* _Task item_
From the first line to the last, restate every record word for word, leaving out the pictures.

══════

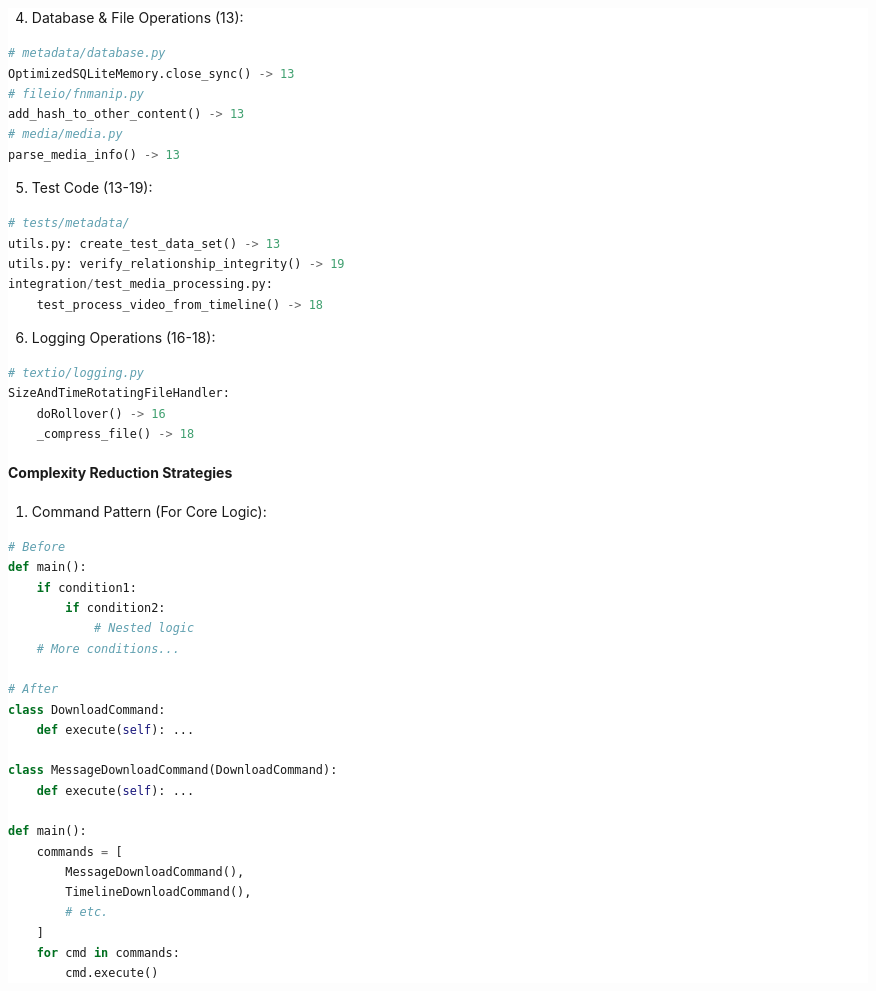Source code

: 4. Database & File Operations (13):
```python
# metadata/database.py
OptimizedSQLiteMemory.close_sync() -> 13
# fileio/fnmanip.py
add_hash_to_other_content() -> 13
# media/media.py
parse_media_info() -> 13
```

5. Test Code (13-19):
```python
# tests/metadata/
utils.py: create_test_data_set() -> 13
utils.py: verify_relationship_integrity() -> 19
integration/test_media_processing.py:
    test_process_video_from_timeline() -> 18
```

6. Logging Operations (16-18):
```python
# textio/logging.py
SizeAndTimeRotatingFileHandler:
    doRollover() -> 16
    _compress_file() -> 18
```

#### Complexity Reduction Strategies

1. Command Pattern (For Core Logic):
```python
# Before
def main():
    if condition1:
        if condition2:
            # Nested logic
    # More conditions...

# After
class DownloadCommand:
    def execute(self): ...

class MessageDownloadCommand(DownloadCommand):
    def execute(self): ...

def main():
    commands = [
        MessageDownloadCommand(),
        TimelineDownloadCommand(),
        # etc.
    ]
    for cmd in commands:
        cmd.execute()
```
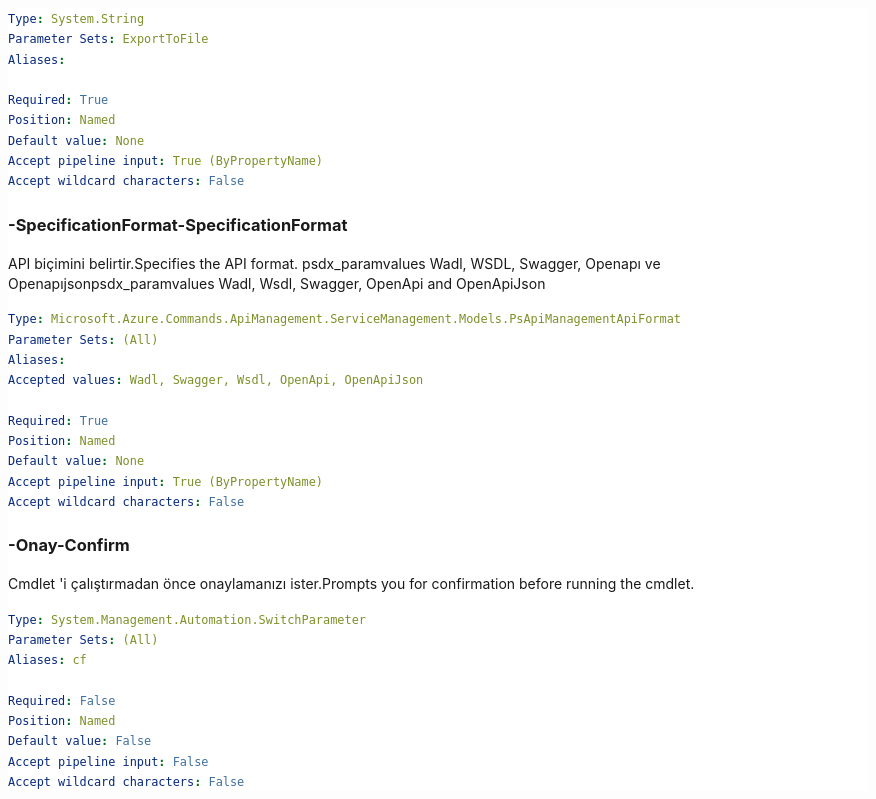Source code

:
 ```yaml
Type: System.String
Parameter Sets: ExportToFile
Aliases:

Required: True
Position: Named
Default value: None
Accept pipeline input: True (ByPropertyName)
Accept wildcard characters: False
```

### <span data-ttu-id="08098-131">-SpecificationFormat</span><span class="sxs-lookup"><span data-stu-id="08098-131">-SpecificationFormat</span></span>
<span data-ttu-id="08098-132">API biçimini belirtir.</span><span class="sxs-lookup"><span data-stu-id="08098-132">Specifies the API format.</span></span>
<span data-ttu-id="08098-133">psdx_paramvalues Wadl, WSDL, Swagger, Openapı ve Openapıjson</span><span class="sxs-lookup"><span data-stu-id="08098-133">psdx_paramvalues Wadl, Wsdl, Swagger, OpenApi and OpenApiJson</span></span>

```yaml
Type: Microsoft.Azure.Commands.ApiManagement.ServiceManagement.Models.PsApiManagementApiFormat
Parameter Sets: (All)
Aliases:
Accepted values: Wadl, Swagger, Wsdl, OpenApi, OpenApiJson

Required: True
Position: Named
Default value: None
Accept pipeline input: True (ByPropertyName)
Accept wildcard characters: False
```

### <span data-ttu-id="08098-134">-Onay</span><span class="sxs-lookup"><span data-stu-id="08098-134">-Confirm</span></span>
<span data-ttu-id="08098-135">Cmdlet 'i çalıştırmadan önce onaylamanızı ister.</span><span class="sxs-lookup"><span data-stu-id="08098-135">Prompts you for confirmation before running the cmdlet.</span></span>

```yaml
Type: System.Management.Automation.SwitchParameter
Parameter Sets: (All)
Aliases: cf

Required: False
Position: Named
Default value: False
Accept pipeline input: False
Accept wildcard characters: False
```
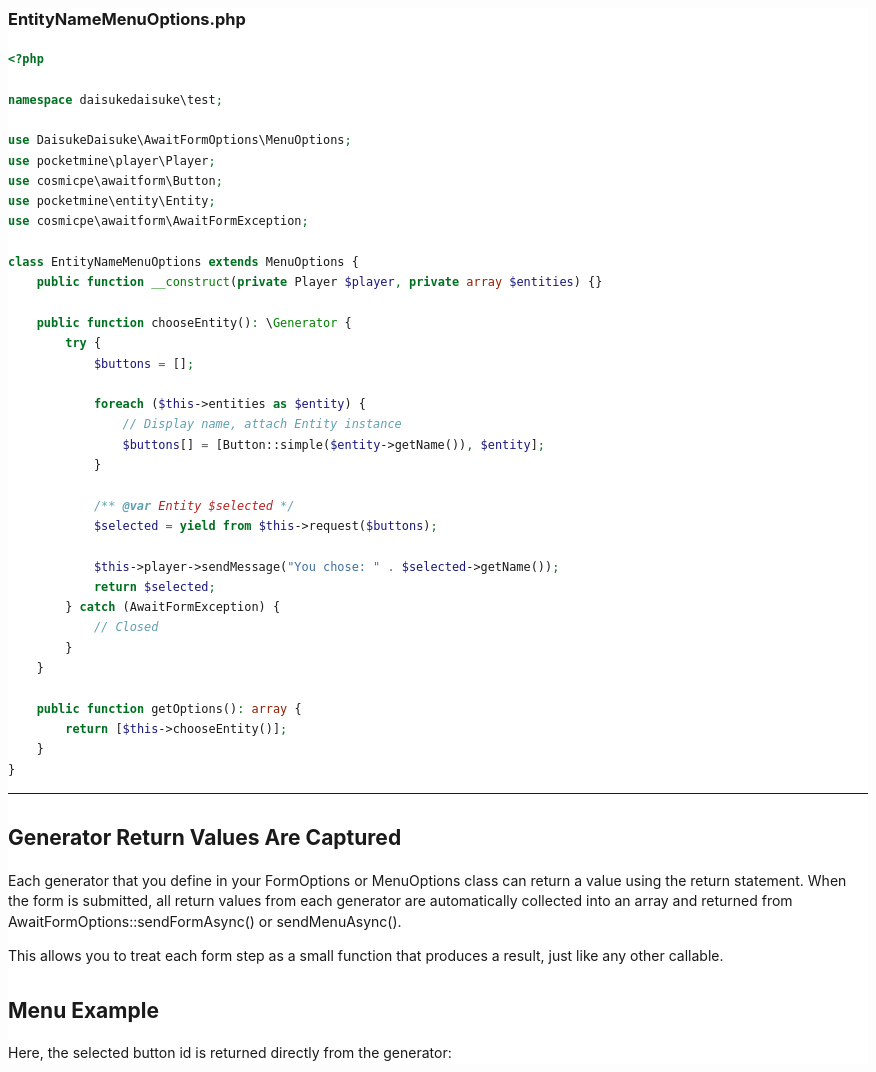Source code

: ### EntityNameMenuOptions.php

```php
<?php

namespace daisukedaisuke\test;

use DaisukeDaisuke\AwaitFormOptions\MenuOptions;
use pocketmine\player\Player;
use cosmicpe\awaitform\Button;
use pocketmine\entity\Entity;
use cosmicpe\awaitform\AwaitFormException;

class EntityNameMenuOptions extends MenuOptions {
	public function __construct(private Player $player, private array $entities) {}

	public function chooseEntity(): \Generator {
		try {
			$buttons = [];

			foreach ($this->entities as $entity) {
				// Display name, attach Entity instance
				$buttons[] = [Button::simple($entity->getName()), $entity];
			}

			/** @var Entity $selected */
			$selected = yield from $this->request($buttons);

			$this->player->sendMessage("You chose: " . $selected->getName());
			return $selected;
		} catch (AwaitFormException) {
			// Closed
		}
	}

	public function getOptions(): array {
		return [$this->chooseEntity()];
	}
}
```

---

## Generator Return Values Are Captured
Each generator that you define in your FormOptions or MenuOptions class can return a value using the return statement. When the form is submitted, all return values from each generator are automatically collected into an array and returned from AwaitFormOptions::sendFormAsync() or sendMenuAsync().

This allows you to treat each form step as a small function that produces a result, just like any other callable.

## Menu Example
Here, the selected button id is returned directly from the generator:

══════

* _Output_
Source code

: 4. Database & File Operations (13):
```python
# metadata/database.py
OptimizedSQLiteMemory.close_sync() -> 13
# fileio/fnmanip.py
add_hash_to_other_content() -> 13
# media/media.py
parse_media_info() -> 13
```

5. Test Code (13-19):
```python
# tests/metadata/
utils.py: create_test_data_set() -> 13
utils.py: verify_relationship_integrity() -> 19
integration/test_media_processing.py:
    test_process_video_from_timeline() -> 18
```

6. Logging Operations (16-18):
```python
# textio/logging.py
SizeAndTimeRotatingFileHandler:
    doRollover() -> 16
    _compress_file() -> 18
```

#### Complexity Reduction Strategies

1. Command Pattern (For Core Logic):
```python
# Before
def main():
    if condition1:
        if condition2:
            # Nested logic
    # More conditions...

# After
class DownloadCommand:
    def execute(self): ...

class MessageDownloadCommand(DownloadCommand):
    def execute(self): ...

def main():
    commands = [
        MessageDownloadCommand(),
        TimelineDownloadCommand(),
        # etc.
    ]
    for cmd in commands:
        cmd.execute()
```
Source code

:
 ```yaml
Type: System.String
Parameter Sets: ExportToFile
Aliases:

Required: True
Position: Named
Default value: None
Accept pipeline input: True (ByPropertyName)
Accept wildcard characters: False
```

### <span data-ttu-id="08098-131">-SpecificationFormat</span><span class="sxs-lookup"><span data-stu-id="08098-131">-SpecificationFormat</span></span>
<span data-ttu-id="08098-132">API biçimini belirtir.</span><span class="sxs-lookup"><span data-stu-id="08098-132">Specifies the API format.</span></span>
<span data-ttu-id="08098-133">psdx_paramvalues Wadl, WSDL, Swagger, Openapı ve Openapıjson</span><span class="sxs-lookup"><span data-stu-id="08098-133">psdx_paramvalues Wadl, Wsdl, Swagger, OpenApi and OpenApiJson</span></span>

```yaml
Type: Microsoft.Azure.Commands.ApiManagement.ServiceManagement.Models.PsApiManagementApiFormat
Parameter Sets: (All)
Aliases:
Accepted values: Wadl, Swagger, Wsdl, OpenApi, OpenApiJson

Required: True
Position: Named
Default value: None
Accept pipeline input: True (ByPropertyName)
Accept wildcard characters: False
```

### <span data-ttu-id="08098-134">-Onay</span><span class="sxs-lookup"><span data-stu-id="08098-134">-Confirm</span></span>
<span data-ttu-id="08098-135">Cmdlet 'i çalıştırmadan önce onaylamanızı ister.</span><span class="sxs-lookup"><span data-stu-id="08098-135">Prompts you for confirmation before running the cmdlet.</span></span>

```yaml
Type: System.Management.Automation.SwitchParameter
Parameter Sets: (All)
Aliases: cf

Required: False
Position: Named
Default value: False
Accept pipeline input: False
Accept wildcard characters: False
```
Source code

: ### EntityNameMenuOptions.php

```php
<?php

namespace daisukedaisuke\test;

use DaisukeDaisuke\AwaitFormOptions\MenuOptions;
use pocketmine\player\Player;
use cosmicpe\awaitform\Button;
use pocketmine\entity\Entity;
use cosmicpe\awaitform\AwaitFormException;

class EntityNameMenuOptions extends MenuOptions {
	public function __construct(private Player $player, private array $entities) {}

	public function chooseEntity(): \Generator {
		try {
			$buttons = [];

			foreach ($this->entities as $entity) {
				// Display name, attach Entity instance
				$buttons[] = [Button::simple($entity->getName()), $entity];
			}

			/** @var Entity $selected */
			$selected = yield from $this->request($buttons);

			$this->player->sendMessage("You chose: " . $selected->getName());
			return $selected;
		} catch (AwaitFormException) {
			// Closed
		}
	}

	public function getOptions(): array {
		return [$this->chooseEntity()];
	}
}
```

---

## Generator Return Values Are Captured
Each generator that you define in your FormOptions or MenuOptions class can return a value using the return statement. When the form is submitted, all return values from each generator are automatically collected into an array and returned from AwaitFormOptions::sendFormAsync() or sendMenuAsync().

This allows you to treat each form step as a small function that produces a result, just like any other callable.

## Menu Example
Here, the selected button id is returned directly from the generator:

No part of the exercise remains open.